Второе, чем они занимаются, – пытаются решить проблему. Они прячут бутылки со спиртным и лекарственные препараты, обыскивают одежду и комнату зависимого и отправляют его на собрания анонимных алкоголиков или анонимных наркоманов. Они стараются контролировать все передвижения зависимого, все его действия и круг общения. Это можно понять, но, к сожалению, все эти усилия бесполезны. Вы не в силах удержать зависимого под контролем.

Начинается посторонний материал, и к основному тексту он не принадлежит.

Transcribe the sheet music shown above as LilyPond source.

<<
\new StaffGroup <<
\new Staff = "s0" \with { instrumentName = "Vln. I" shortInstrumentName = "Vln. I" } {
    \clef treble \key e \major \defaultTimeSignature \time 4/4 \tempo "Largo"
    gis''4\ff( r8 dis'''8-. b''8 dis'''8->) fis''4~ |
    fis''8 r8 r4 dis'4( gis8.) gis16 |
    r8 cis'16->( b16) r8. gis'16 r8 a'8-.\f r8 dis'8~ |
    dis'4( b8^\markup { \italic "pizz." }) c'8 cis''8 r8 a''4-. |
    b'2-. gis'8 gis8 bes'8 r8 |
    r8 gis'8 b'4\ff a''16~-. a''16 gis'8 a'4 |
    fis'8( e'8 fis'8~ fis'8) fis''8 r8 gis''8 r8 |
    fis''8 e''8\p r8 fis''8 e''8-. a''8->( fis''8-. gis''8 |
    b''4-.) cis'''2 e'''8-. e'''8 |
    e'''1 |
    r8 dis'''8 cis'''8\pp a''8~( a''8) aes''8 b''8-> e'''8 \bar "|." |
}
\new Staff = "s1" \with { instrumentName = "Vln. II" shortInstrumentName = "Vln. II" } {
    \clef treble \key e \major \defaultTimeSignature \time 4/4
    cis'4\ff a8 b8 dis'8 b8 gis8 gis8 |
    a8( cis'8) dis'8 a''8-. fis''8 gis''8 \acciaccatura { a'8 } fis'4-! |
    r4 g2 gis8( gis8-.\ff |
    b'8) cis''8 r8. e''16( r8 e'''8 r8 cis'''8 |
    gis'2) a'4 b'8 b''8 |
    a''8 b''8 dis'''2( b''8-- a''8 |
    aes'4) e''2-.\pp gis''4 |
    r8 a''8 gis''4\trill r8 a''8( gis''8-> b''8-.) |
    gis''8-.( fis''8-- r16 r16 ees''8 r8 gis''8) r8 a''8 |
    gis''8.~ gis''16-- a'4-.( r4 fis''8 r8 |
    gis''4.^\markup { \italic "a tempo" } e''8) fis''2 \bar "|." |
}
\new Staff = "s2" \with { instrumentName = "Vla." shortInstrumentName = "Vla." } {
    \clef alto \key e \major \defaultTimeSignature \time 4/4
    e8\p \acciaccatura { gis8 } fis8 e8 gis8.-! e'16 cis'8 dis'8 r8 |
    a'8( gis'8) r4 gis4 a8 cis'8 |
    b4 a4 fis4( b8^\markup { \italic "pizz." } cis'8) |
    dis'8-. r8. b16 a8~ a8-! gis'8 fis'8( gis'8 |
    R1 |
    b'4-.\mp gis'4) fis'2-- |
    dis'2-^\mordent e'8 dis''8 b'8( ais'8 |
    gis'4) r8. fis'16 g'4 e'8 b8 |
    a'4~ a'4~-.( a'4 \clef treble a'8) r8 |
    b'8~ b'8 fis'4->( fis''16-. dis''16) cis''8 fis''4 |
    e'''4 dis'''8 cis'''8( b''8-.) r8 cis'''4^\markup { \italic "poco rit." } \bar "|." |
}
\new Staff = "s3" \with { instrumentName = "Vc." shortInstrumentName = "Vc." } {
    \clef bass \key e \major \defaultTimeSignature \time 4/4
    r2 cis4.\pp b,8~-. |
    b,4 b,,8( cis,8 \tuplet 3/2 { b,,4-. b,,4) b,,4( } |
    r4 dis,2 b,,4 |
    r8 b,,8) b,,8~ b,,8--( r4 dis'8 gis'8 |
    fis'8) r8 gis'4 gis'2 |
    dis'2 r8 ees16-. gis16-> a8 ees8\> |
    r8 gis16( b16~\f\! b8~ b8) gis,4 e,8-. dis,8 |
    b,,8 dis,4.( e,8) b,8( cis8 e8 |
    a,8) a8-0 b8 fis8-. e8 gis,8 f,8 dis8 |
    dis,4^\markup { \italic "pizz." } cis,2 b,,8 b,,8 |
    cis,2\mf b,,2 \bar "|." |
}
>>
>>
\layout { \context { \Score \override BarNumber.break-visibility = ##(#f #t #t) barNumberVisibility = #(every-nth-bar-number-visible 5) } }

Зависимый может подмять семью под себя: захватить все внимание родителя, даже в ущерб другим детям, мужу или жене. Атмосфера в семье будет подчинена тому, что происходит с наркозависимым. Люди зацикливаются на его проблемах, и это тоже вполне объяснимо. Но такое положение вещей пагубно влияет на всех. Контролирование всего и вся становится навязчивой идеей, потому что они боятся за близкого человека. Постепенно они разрушают свою личность, теряют свое “я”, потому что все их помыслы сосредоточены на проблемах близкого человека, страдающего зависимостью: супруга, ребенка, родителя или кого-то еще, – а все остальное теряет смысл. В их жизни не остается места радости».
Ник пришел к нам пообедать вместе. Мы, боясь поверить, заметили, что его лицо посвежело, болезненная бледность исчезла, а в глазах появился некоторый интерес к жизни. Скованность движений почти прошла, как и мучившая его боль. Тем не менее он все еще горбился и выглядел подавленным.
Мы сидели на балконе его комнаты и разговаривали.
– Не думаю, что это лечение будет более эффективным, чем в прошлый раз, – сказал он. – Все эти разговоры о Боге… – Он помолчал. – Все эти слова о Боге. Я не могу это принять.
– Они говорят о «высшей силе», не о Боге, – возразил я. – Это разные вещи.